<<<<

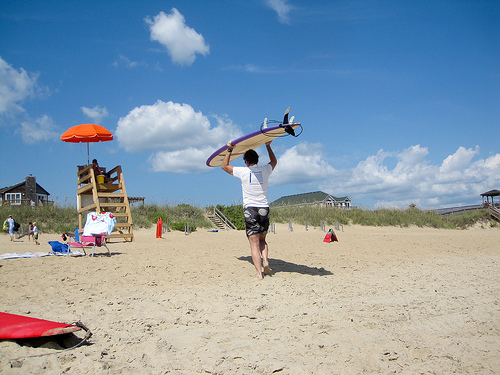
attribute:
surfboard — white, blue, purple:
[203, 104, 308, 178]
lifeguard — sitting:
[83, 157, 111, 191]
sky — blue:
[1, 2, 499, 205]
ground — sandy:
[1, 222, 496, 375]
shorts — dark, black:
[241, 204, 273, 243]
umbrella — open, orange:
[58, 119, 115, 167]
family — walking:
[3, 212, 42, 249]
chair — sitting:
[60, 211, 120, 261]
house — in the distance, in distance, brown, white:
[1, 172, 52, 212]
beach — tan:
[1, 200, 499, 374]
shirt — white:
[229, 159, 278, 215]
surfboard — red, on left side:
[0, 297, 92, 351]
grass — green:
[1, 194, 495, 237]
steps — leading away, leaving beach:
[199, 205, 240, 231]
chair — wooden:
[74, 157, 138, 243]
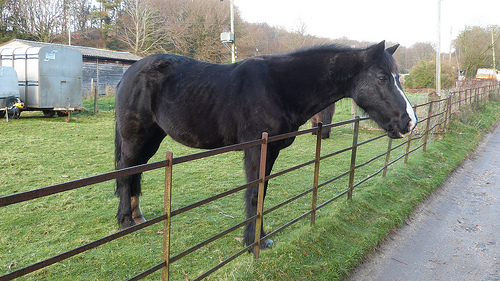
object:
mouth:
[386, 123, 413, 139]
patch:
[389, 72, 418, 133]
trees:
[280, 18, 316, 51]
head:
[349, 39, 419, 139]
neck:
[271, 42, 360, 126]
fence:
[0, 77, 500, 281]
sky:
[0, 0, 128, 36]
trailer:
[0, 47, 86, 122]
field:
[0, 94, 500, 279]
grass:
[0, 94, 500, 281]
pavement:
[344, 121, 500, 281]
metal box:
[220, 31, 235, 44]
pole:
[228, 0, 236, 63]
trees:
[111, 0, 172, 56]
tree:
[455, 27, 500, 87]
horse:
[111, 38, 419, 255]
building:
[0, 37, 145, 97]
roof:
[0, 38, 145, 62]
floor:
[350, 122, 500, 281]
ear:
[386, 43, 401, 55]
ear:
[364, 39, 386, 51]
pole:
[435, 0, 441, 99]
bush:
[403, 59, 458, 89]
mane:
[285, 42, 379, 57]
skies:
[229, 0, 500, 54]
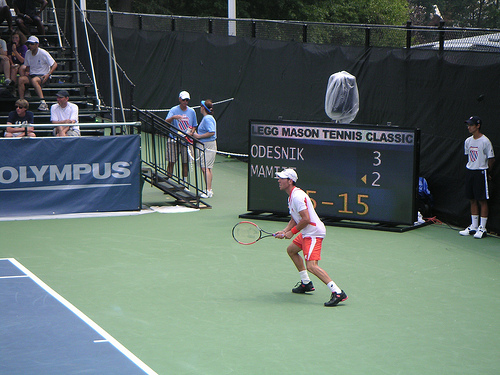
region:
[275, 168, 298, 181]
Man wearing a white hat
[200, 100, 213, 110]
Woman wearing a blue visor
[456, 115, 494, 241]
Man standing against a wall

>>>>
<<<<

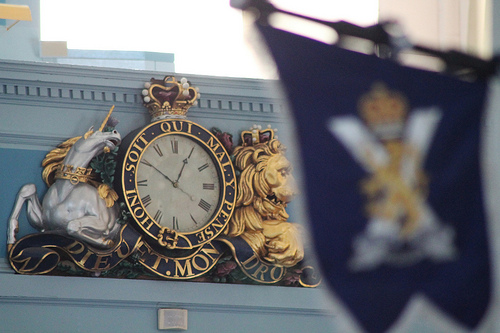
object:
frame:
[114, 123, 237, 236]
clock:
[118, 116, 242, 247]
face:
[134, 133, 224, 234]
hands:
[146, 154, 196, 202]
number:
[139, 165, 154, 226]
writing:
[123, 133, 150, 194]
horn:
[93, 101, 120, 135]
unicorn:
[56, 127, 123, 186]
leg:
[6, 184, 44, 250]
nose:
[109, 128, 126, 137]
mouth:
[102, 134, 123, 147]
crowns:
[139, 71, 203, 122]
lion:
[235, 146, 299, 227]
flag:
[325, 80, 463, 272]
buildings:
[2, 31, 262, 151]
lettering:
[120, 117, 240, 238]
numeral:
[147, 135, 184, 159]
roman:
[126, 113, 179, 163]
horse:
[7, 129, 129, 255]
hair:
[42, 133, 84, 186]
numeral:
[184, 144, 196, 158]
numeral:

>>>>
<<<<

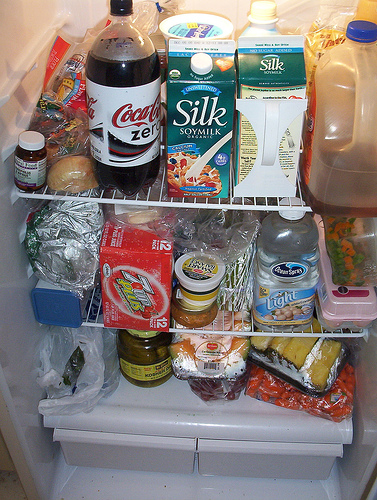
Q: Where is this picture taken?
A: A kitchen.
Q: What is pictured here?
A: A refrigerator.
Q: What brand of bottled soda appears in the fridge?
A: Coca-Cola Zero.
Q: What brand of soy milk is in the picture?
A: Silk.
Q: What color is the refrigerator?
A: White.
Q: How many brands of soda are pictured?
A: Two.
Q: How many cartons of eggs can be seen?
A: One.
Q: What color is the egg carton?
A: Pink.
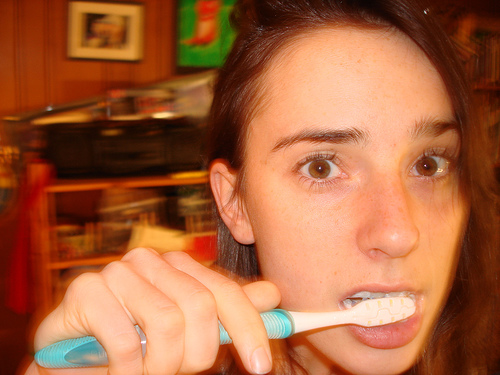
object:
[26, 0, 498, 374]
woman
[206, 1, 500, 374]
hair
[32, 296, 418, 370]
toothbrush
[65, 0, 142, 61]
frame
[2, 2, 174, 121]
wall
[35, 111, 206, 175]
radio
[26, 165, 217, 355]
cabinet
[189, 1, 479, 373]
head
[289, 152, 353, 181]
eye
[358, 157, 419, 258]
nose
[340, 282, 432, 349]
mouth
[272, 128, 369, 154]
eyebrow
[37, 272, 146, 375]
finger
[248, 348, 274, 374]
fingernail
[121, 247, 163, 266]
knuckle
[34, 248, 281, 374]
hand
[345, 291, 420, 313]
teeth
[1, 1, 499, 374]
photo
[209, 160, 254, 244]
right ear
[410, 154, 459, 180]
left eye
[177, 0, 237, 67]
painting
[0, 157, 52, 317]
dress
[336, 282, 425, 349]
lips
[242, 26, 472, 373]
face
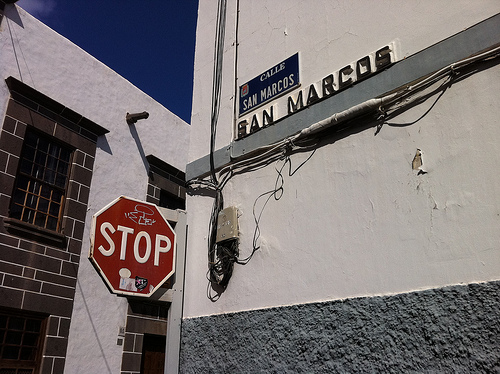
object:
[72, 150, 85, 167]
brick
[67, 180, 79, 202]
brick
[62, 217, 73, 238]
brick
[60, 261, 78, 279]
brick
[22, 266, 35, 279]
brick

>>>>

■ **Work required**:
Find every line of the records that contains the word "many", matching case exactly, and copy each of those lines.

■ **Full answer**:
Q: How many brands of soda are pictured?
Q: How many cartons of eggs can be seen?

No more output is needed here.